• WHAT IS BEING ASKED: Within the entries below, every line containing "pcfi" is to be copied.

[Start of Attachment]

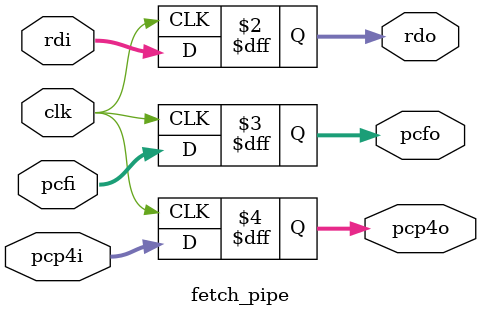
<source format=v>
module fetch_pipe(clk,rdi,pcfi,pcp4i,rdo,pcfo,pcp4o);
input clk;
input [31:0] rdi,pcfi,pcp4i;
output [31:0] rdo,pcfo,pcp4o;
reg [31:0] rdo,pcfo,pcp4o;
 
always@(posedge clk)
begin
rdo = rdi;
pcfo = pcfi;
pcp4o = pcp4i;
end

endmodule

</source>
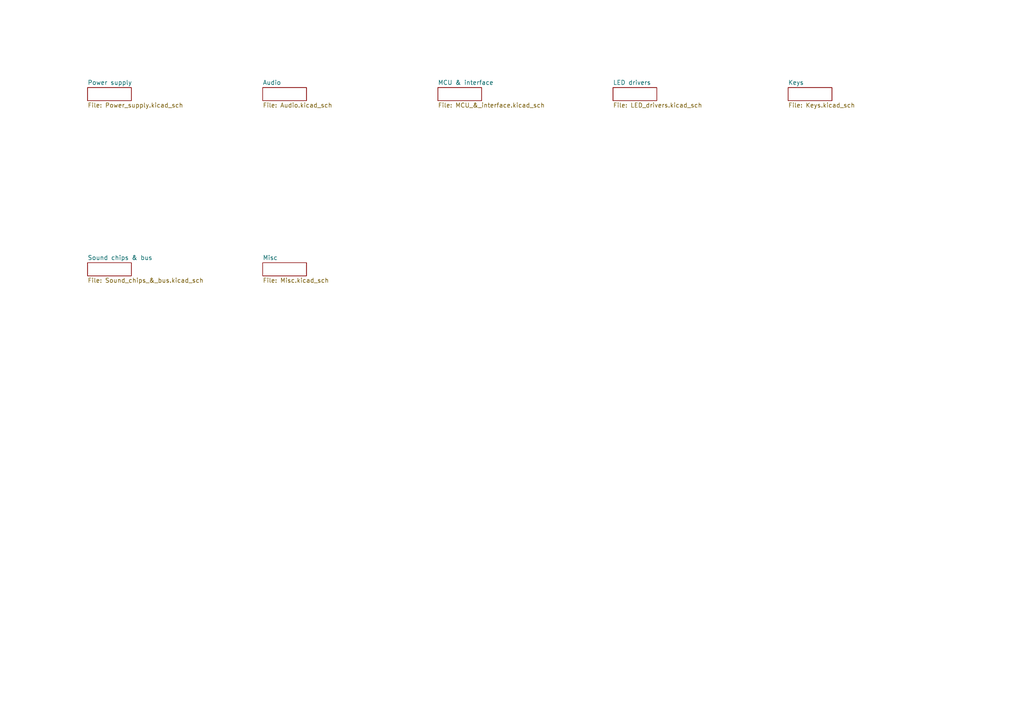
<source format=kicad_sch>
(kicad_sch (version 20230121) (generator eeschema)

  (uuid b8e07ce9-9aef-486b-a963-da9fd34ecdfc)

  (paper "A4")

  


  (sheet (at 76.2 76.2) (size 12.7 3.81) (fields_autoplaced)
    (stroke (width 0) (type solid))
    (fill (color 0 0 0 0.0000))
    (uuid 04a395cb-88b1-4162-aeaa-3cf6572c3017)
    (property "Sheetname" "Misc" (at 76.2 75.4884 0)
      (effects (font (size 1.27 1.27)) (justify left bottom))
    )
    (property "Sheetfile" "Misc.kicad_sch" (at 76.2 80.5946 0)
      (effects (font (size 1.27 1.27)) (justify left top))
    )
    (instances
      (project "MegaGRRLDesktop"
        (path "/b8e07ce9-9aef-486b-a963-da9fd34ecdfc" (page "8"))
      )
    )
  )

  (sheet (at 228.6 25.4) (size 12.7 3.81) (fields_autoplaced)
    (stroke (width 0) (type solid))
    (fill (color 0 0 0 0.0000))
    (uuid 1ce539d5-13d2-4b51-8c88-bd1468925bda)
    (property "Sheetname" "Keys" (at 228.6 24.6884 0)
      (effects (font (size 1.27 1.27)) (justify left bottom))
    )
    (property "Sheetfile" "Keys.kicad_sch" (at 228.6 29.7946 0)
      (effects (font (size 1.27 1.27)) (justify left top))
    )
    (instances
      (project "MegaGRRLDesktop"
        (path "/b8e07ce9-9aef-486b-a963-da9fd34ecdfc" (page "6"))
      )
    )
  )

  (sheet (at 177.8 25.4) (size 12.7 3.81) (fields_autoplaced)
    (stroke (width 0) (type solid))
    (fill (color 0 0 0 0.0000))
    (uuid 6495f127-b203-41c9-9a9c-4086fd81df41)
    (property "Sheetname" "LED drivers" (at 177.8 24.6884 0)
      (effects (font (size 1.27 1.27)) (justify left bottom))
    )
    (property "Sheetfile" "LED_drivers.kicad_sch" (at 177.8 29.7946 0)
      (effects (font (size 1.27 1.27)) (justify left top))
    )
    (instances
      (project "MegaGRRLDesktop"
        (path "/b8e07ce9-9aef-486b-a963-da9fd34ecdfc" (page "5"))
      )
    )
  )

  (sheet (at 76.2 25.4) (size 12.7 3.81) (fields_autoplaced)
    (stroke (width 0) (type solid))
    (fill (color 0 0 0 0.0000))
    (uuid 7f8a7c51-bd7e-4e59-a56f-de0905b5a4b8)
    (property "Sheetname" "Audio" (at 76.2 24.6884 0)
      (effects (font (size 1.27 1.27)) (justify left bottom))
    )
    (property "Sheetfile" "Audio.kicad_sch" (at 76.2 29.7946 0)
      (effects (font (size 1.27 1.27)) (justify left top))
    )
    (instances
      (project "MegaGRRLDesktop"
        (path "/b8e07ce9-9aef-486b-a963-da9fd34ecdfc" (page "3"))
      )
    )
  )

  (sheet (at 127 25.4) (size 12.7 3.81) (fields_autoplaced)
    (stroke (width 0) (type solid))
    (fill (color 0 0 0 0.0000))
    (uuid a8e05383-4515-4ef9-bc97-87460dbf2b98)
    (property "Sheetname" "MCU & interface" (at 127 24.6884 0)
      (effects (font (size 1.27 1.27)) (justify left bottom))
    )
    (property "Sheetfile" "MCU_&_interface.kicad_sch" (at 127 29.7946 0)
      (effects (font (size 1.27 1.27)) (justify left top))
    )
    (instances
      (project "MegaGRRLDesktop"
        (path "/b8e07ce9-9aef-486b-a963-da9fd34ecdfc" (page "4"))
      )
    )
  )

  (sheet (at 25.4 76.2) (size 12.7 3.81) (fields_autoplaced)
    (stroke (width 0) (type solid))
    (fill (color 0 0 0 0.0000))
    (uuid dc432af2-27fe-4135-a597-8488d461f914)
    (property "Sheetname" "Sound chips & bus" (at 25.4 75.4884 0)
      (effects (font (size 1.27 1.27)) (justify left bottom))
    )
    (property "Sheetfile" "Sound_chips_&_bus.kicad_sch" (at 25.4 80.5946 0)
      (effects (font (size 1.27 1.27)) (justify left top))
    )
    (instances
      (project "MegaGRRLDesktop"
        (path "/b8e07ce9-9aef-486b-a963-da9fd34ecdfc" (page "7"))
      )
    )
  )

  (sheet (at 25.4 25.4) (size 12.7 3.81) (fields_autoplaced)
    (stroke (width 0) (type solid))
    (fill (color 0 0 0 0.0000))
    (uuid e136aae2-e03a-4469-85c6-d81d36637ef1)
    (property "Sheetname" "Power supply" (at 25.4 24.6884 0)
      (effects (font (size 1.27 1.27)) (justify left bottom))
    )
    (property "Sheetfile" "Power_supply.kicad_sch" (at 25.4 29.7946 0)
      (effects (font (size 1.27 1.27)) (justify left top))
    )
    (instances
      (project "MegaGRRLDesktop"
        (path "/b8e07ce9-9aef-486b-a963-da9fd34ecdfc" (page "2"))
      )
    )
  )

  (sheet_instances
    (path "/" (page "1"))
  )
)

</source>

[End of Attachment]

• RESULT:
module fetch_pipe(clk,rdi,pcfi,pcp4i,rdo,pcfo,pcp4o);
input [31:0] rdi,pcfi,pcp4i;
pcfo = pcfi;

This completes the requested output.